Inflação e Duck Hunt

No fim, quem “paga o pato”?

Os mais velhos devem lembrar de um famoso lançamento da Nintendo chamado “Duck Hunt”. Lançado em 1984, o jogo desafiava o competidor a acertar todos os patos que voavam ao redor do cenário, com possibilidade de 3 erros. Ao passar dos níveis, o jogador percebia a dificuldade de seus desafios aumentando, com mais obstáculos, diversos patos e cenários caóticos. É dessa maneira que encontramos a situação da atual “fase do jogo” do BCB contra os “alvos da inflação” que, muito parecido com os tais marrecos, se espalham rapidamente, desafiando o órgão monetário a utilizar de todas as armas possíveis e prováveis na escalada dos “níveis”. 

Com a forte recessão provocada pela pandemia, Bancos Centrais ao redor do mundo iniciaram sua saga para evitar uma abrupta queda de renda e liquidez nos mercados globais. No Brasil, observamos cortes consecutivos na taxa básica de juros (SELIC), chegando ao seu menor patamar nominal histórico (2% a.a.), além de diversos instrumentos como a redução da taxa de compulsório (depósito obrigatório dos bancos comerciais frente ao BCB), de 25% para 17%, e diversos movimentos no mercado de liquidez diária dos bancos. Todo esse esforço foi desenhando em cima de um Forward Guidance de redução dos juros e esperada depreciação cambial que, nos termos e relatórios do COPOM, seriam compensados pela retomada econômica e compensação direta do mini-boom de commodities através dos termos de troca (razão entre um mesmo produto exportado e importado).

Para quem não quer entrar na briga com os “patos” da inflação, apostar na depreciação rápida da moeda pode não ser a melhor estratégia. Na medida em que a atividade não foi retomada devido ao atraso na vacinação e, concomitantemente, verificou-se superestimação da retomada global de commodities, os termos de troca pouco fizeram efeito e o dólar disparou. Dado isso, o FG do órgão monetário brasileiro pareceu não obedecer a rigidez dos modelos aplicados e, com a alta da moeda americana, veio o repasse cambial nas importações e lá vieram eles, voando pelo caótico cenário epidêmico e pós-pandêmico com um COPOM surpreso e rendido pelo inimigo que, em tese, não nos faria cócegas em 2021. O primeiro setor a sentir a chegada da alta de preços foi o alimentício, e com ela vem toda a contaminação nas cadeias produtivas e nos insumos.

Agora, com o atual cenário de inflação das cadeias globais (não foi só o nosso Banco Central que apostou de maneira equivocada) os obstáculos e desafios só acrescentam dificuldade na “aventura de fases” contra a inflação galopante (ou deveria dizer: voadora).

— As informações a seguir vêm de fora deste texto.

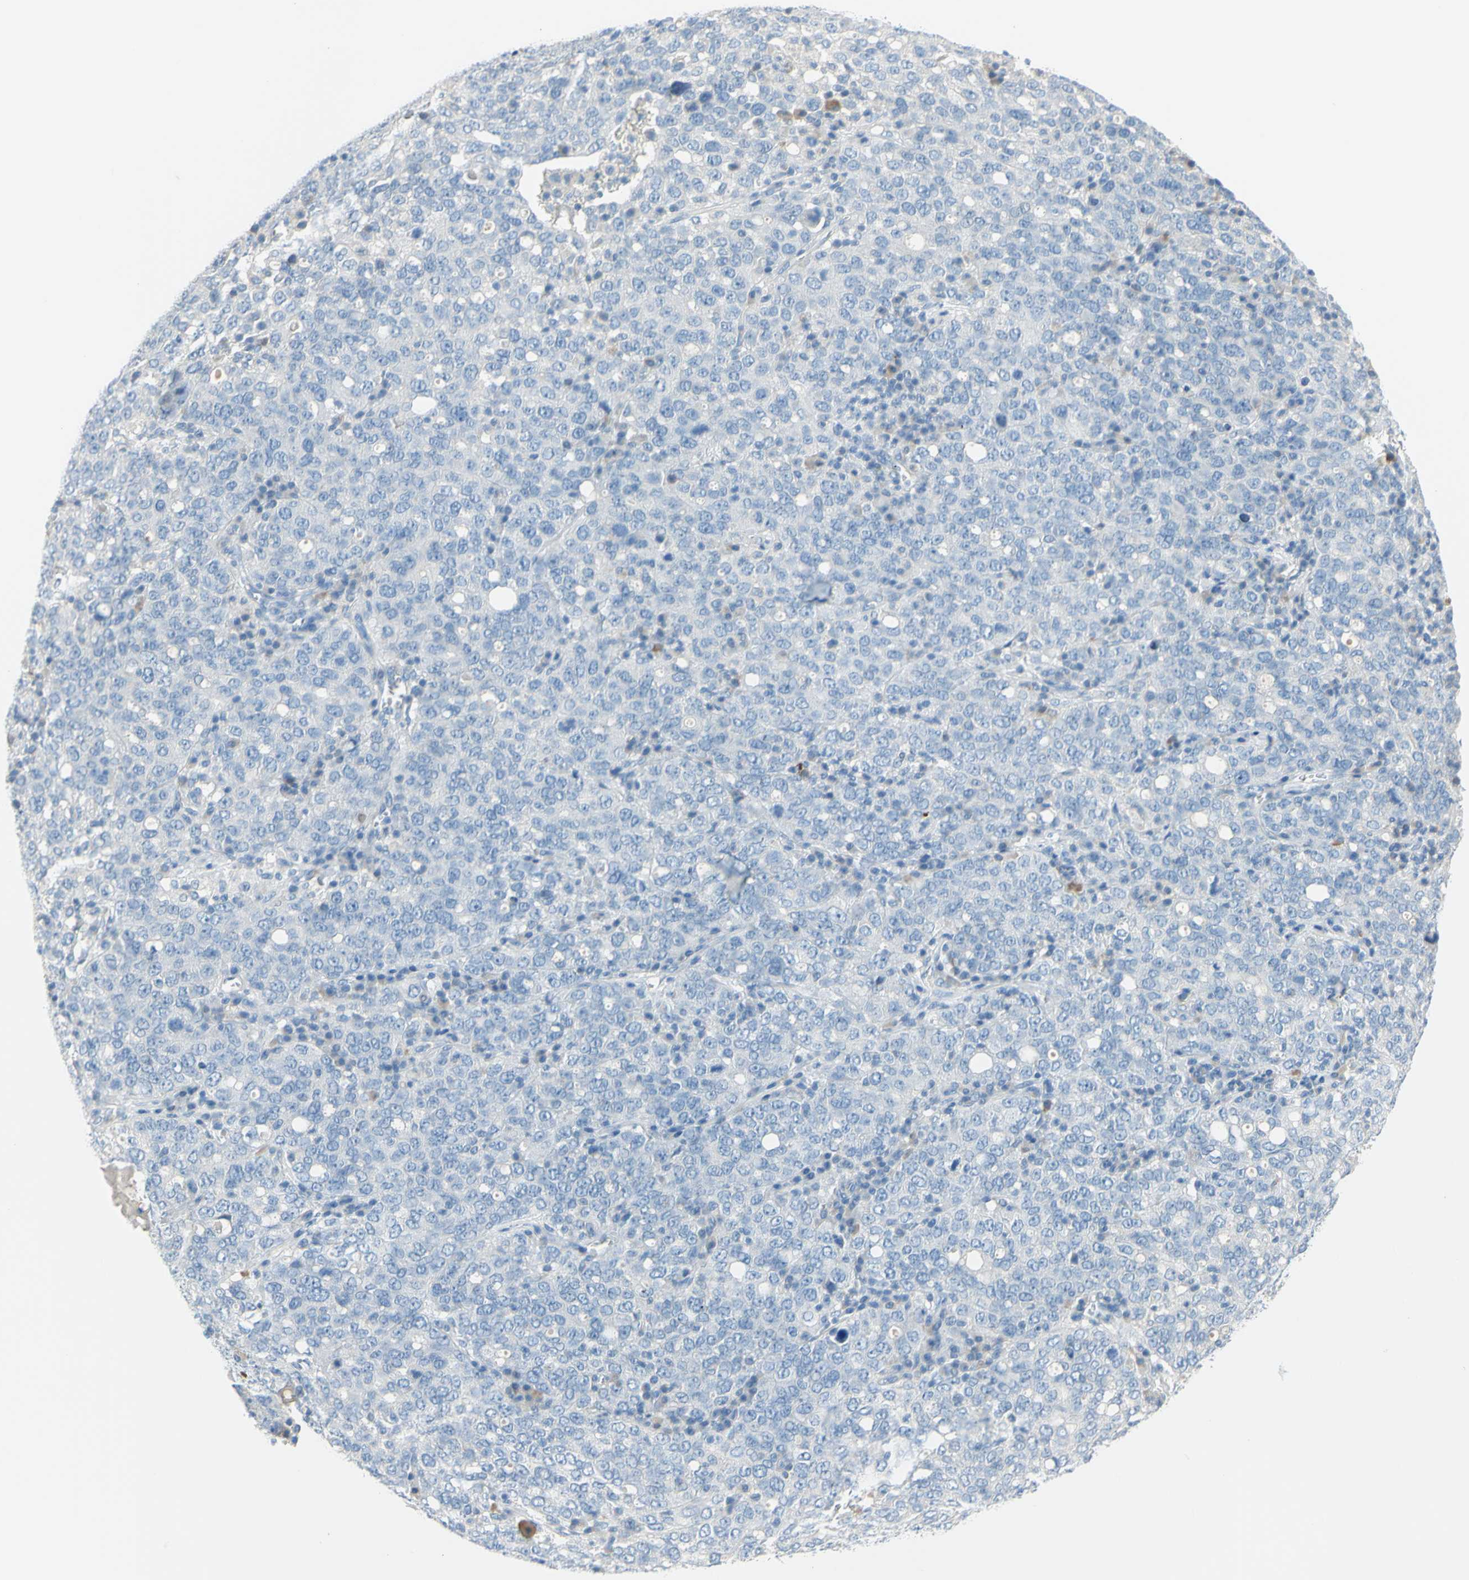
{"staining": {"intensity": "negative", "quantity": "none", "location": "none"}, "tissue": "ovarian cancer", "cell_type": "Tumor cells", "image_type": "cancer", "snomed": [{"axis": "morphology", "description": "Carcinoma, endometroid"}, {"axis": "topography", "description": "Ovary"}], "caption": "The histopathology image reveals no staining of tumor cells in ovarian cancer.", "gene": "DCT", "patient": {"sex": "female", "age": 62}}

Nossa caça a esses perniciosos núcleos inflacionários, os quais chamei aqui de “patos”, toma corpo com um cenário de irresponsabilidade fiscal e tentativa populista de reeleição do atual governo (parcelamento dos precatórios, Auxílio Brasil e rompimento do teto de gastos) deixando o BCB sem sua principal “espingarda”: a âncora fiscal (termo utilizado para um instrumento fiscal ou monetário que “ancore”/fixe as expectativas de mercado a respeito do futuro). Resta saber, quantos alvos serão acertados no próximo “level”, qual o estrago que esse cenário de deterioração da renda vai causar e/ou será que teremos uma nova arma? ou a alta dos juros vai ser o único reforço do nosso limitado arsenal? e o mais importante: No fim, quem “paga o pato”?